*GOAL OF THE EXERCISE*. Please set out every line of the records below as a numbered list, skipping blank lines and leaving out the pictures.

*DATA SUPPLIED*.
________________

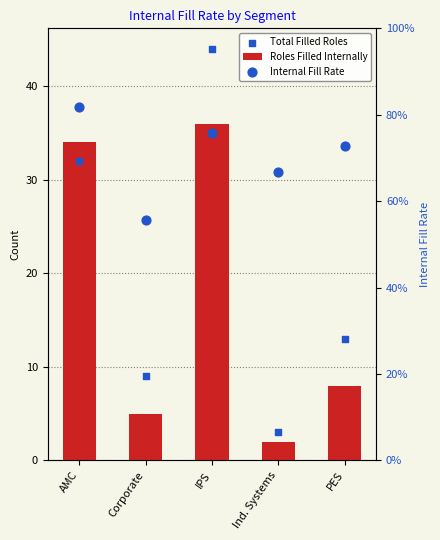

What are all the series names shown in the legend?

Roles Filled Internally, Total Filled Roles, Internal Fill Rate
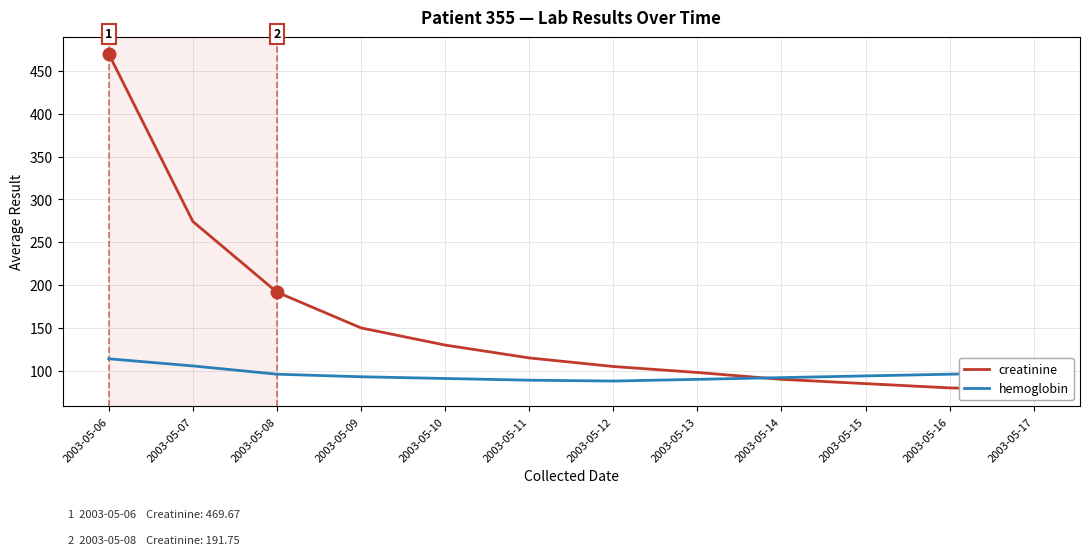

Which series has the widest spread of values?

creatinine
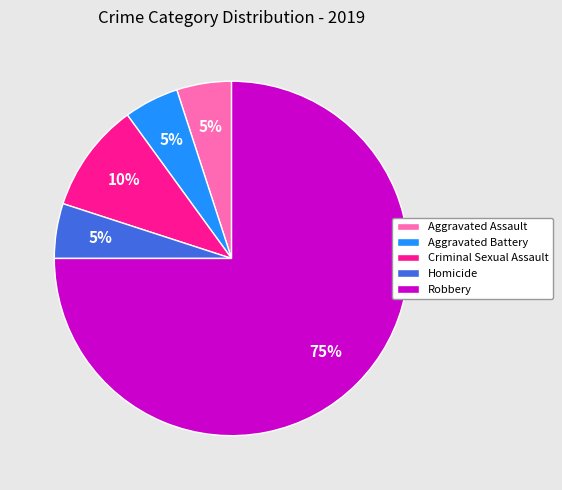

Does any single category account for the majority?

Yes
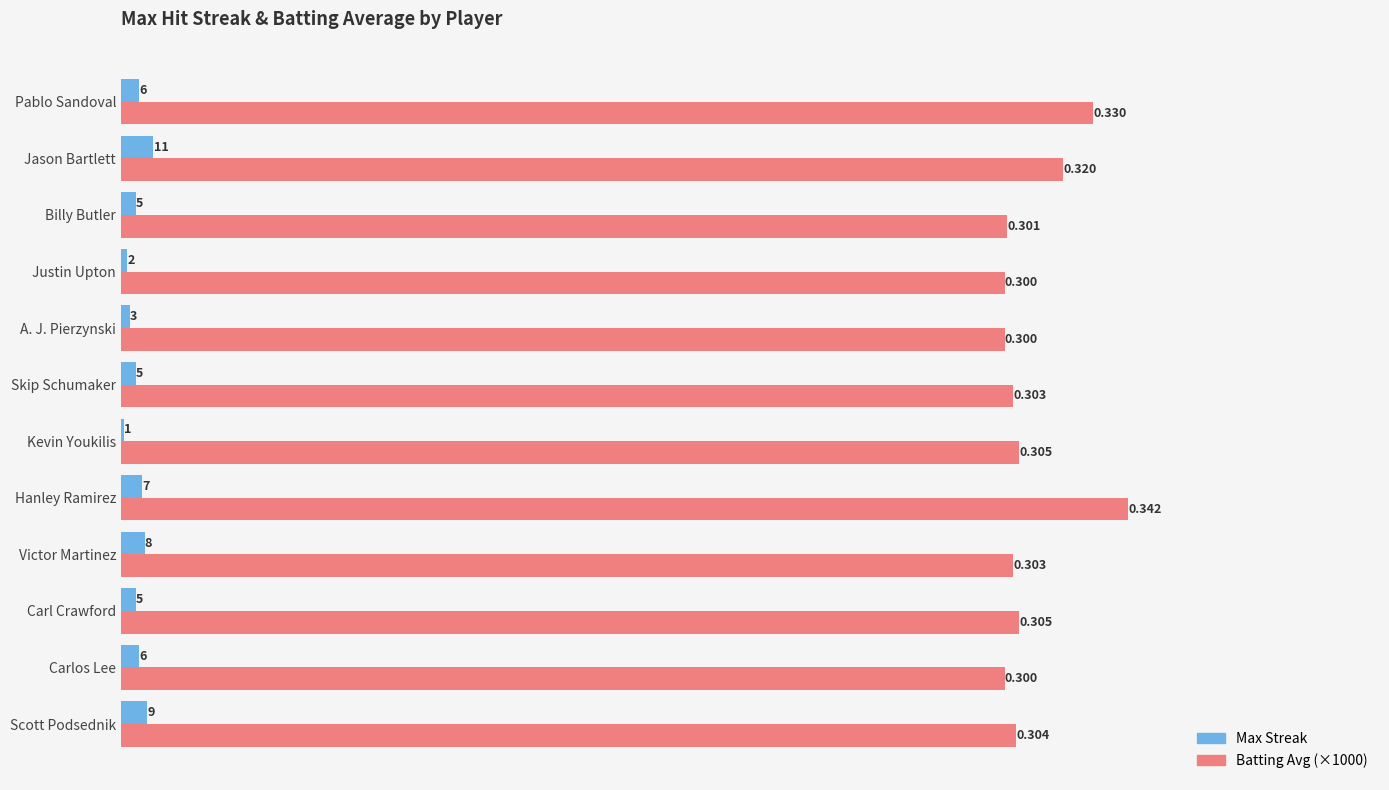

At which category is the sum across all series the highest?

Hanley Ramirez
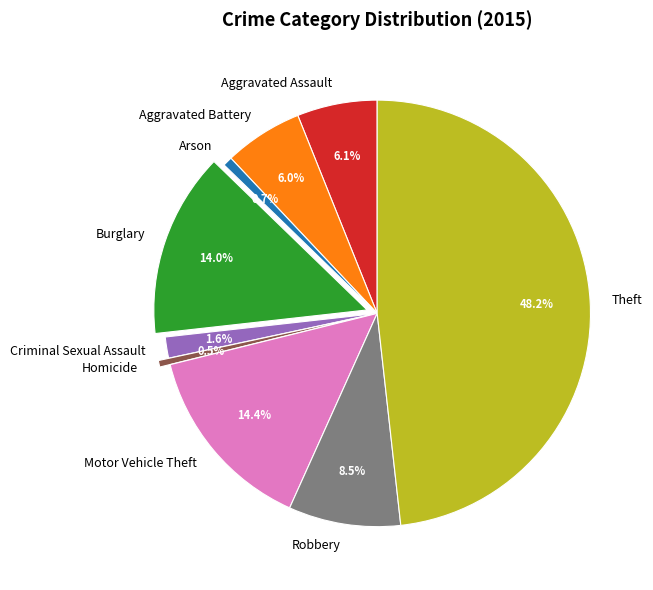

The Theft slice represents 48% of the pie. True or false?

True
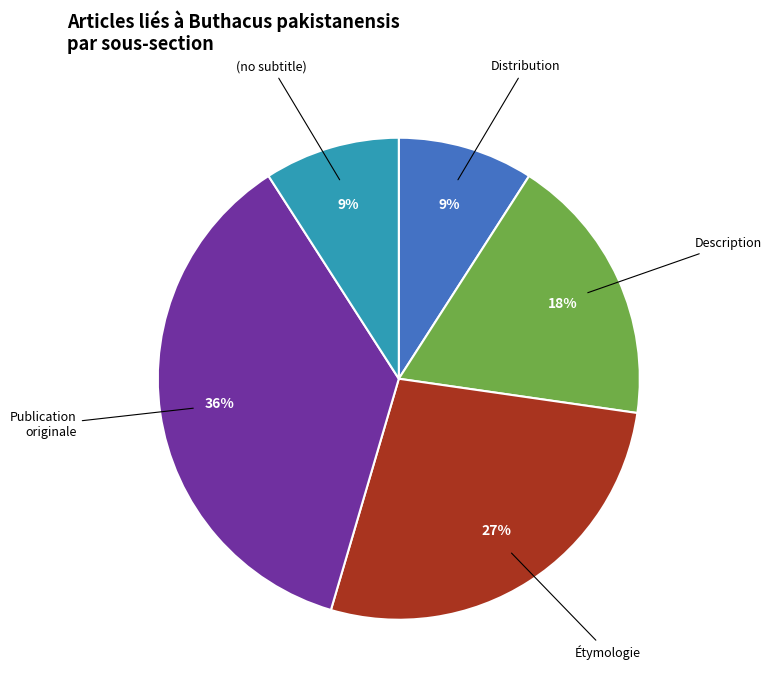

How many segments does this pie chart have?

5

________________

*EXERCISE ANSWER*.
1. What are all the series names shown in the legend?
2. Roles Filled Internally, Total Filled Roles, Internal Fill Rate
3. Which series has the widest spread of values?
4. creatinine
5. Does any single category account for the majority?
6. Yes
7. At which category is the sum across all series the highest?
8. Hanley Ramirez
9. The Theft slice represents 48% of the pie. True or false?
10. True
11. How many segments does this pie chart have?
12. 5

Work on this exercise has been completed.